Ultraviolet radiation

It is thought that ultraviolet (UV) radiation induces mutations in the keratinocytes of the epidermis, promoting the survival and proliferation of these atypical cells. Both UV-A and UV-B radiation have been implicated as causes of AKs. UV-A radiation (wavelength 320–400 nm) reaches more deeply into the skin and can lead to the generation of reactive oxygen species, which in turn can damage cell membranes, signaling proteins, and nucleic acids. UV-B radiation (wavelength 290–320 nm) causes thymidine dimer formation in DNA and RNA, leading to significant cellular mutations. In particular, mutations in the p53 tumor suppressor gene have been found in 30–50% of AK lesion skin samples.

UV radiation has also been shown to cause elevated inflammatory markers such as arachidonic acid, as well as other molecules associated with inflammation.

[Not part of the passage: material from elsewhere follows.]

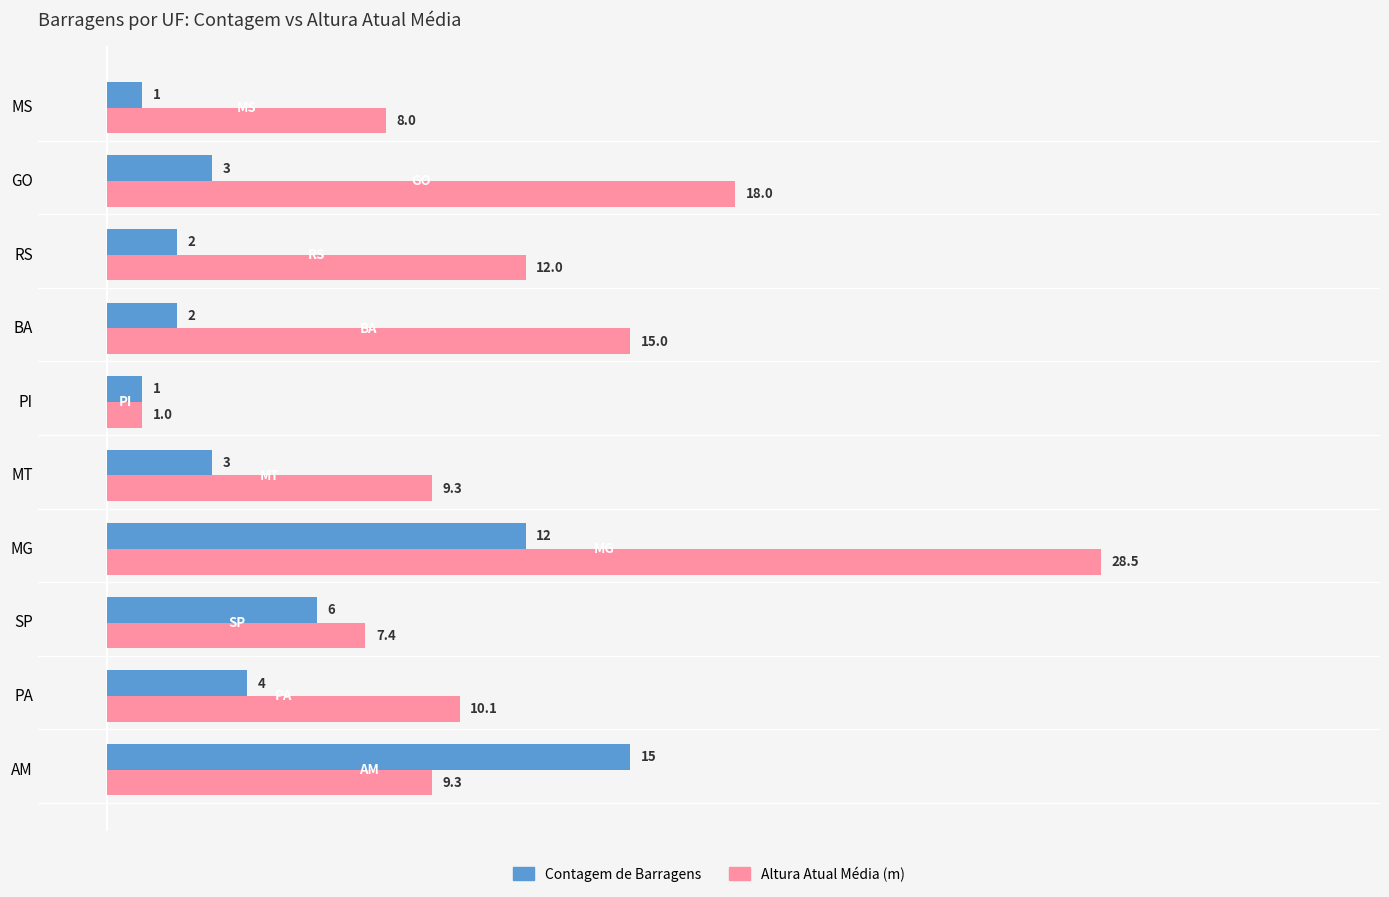

At which category is the sum across all series the highest?

MG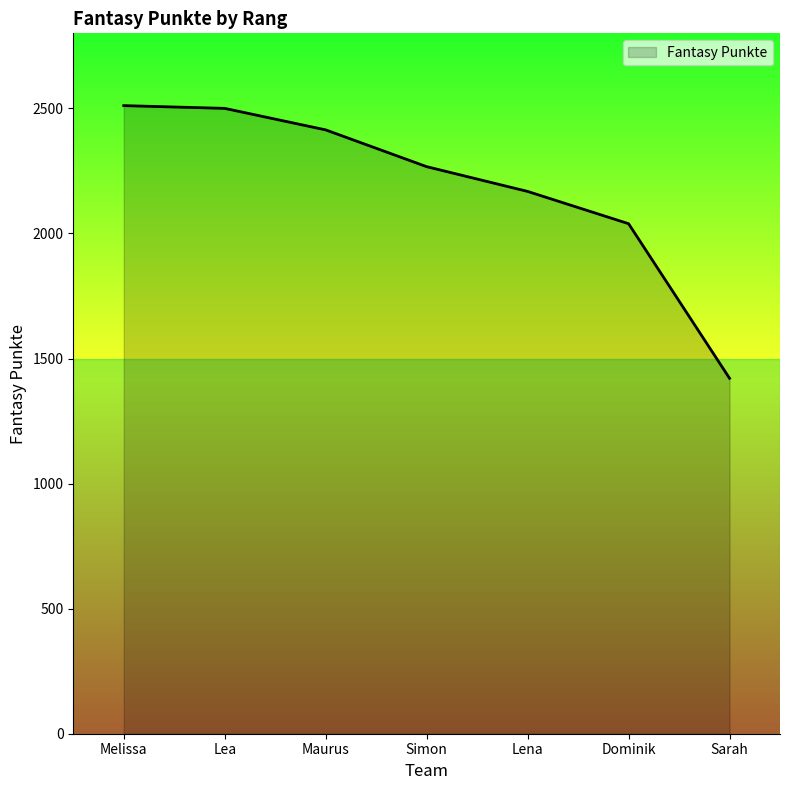

What is the greatest value displayed?

2511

Eventually, over time these changes lead to the formation of AKs. Several predictors for increased AK risk from UV radiation have been identified:

Extent of sun exposure: Cumulative sun exposure leads to an increased risk for development of AKs. In one U.S. study, AKs were found in 55% of fair-skinned men with high cumulative sun exposure, and in only 19% of fair-skinned men with low cumulative sun exposure in an age-matched cohort (the percents for women in this same study were 37% and 12% respectively). Furthermore, the use of sunscreen (SPF 17 or higher) has been found to significantly reduce the development of AK lesions, and also promotes the regression of existing lesions.

History of sunburn: Studies show that even a single episode of painful sunburn as a child can increase an individual’s risk of developing AK as an adult. Six or more painful sunburns over the course of a lifetime was found to be significantly associated with the likelihood of developing AK.


A lesion biopsy is performed if the diagnosis remains uncertain after a clinical physical exam, or if there is suspicion that the AK might have progressed to squamous cell carcinoma. The most common tissue sampling techniques include shave or punch biopsy. When only a portion of the lesion can be removed due to its size or location, the biopsy should sample tissue from the thickest area of the lesion, as SCCs are most likely to be detected in that area.

If a shave biopsy is performed, it should extend through to the level of the dermis in order to provide sufficient tissue for diagnosis; ideally, it would extend to the mid-reticular dermis. Punch biopsy usually extends to the subcutaneous fat when the entire length of the punch blade is utilized.


On histologic examination, actinic keratoses usually show a collection of atypical keratinocytes with hyperpigmented or pleomorphic nuclei, extending to the basal layer of the epidermis. A “flag sign” is often described, referring to alternating areas of orthokeratosis and parakeratosis. Epidermal thickening and surrounding areas of sun-damaged skin are often seen. The normal ordered maturation of the keratinocytes is disordered to varying degrees: there may be widening of the intracellular spaces, cytologic atypia such as abnormally large nuclei, and a mild chronic inflammatory infiltrate.

Specific findings depend on the clinical variant and particular lesion characteristics. The seven major histopathologic variants are all characterized by atypical keratinocytic proliferation beginning in the basal layer and confined to the epidermis; they include:

Hypertrophic: Notable for marked hyperkeratosis, often with evident parakeratosis. Keratinocytes in the stratum malphigii may show a loss of polarity, pleomorphism, and anaplasia. Some irregular downward proliferation into the uppermost dermis may be observed, but does not represent frank invasion.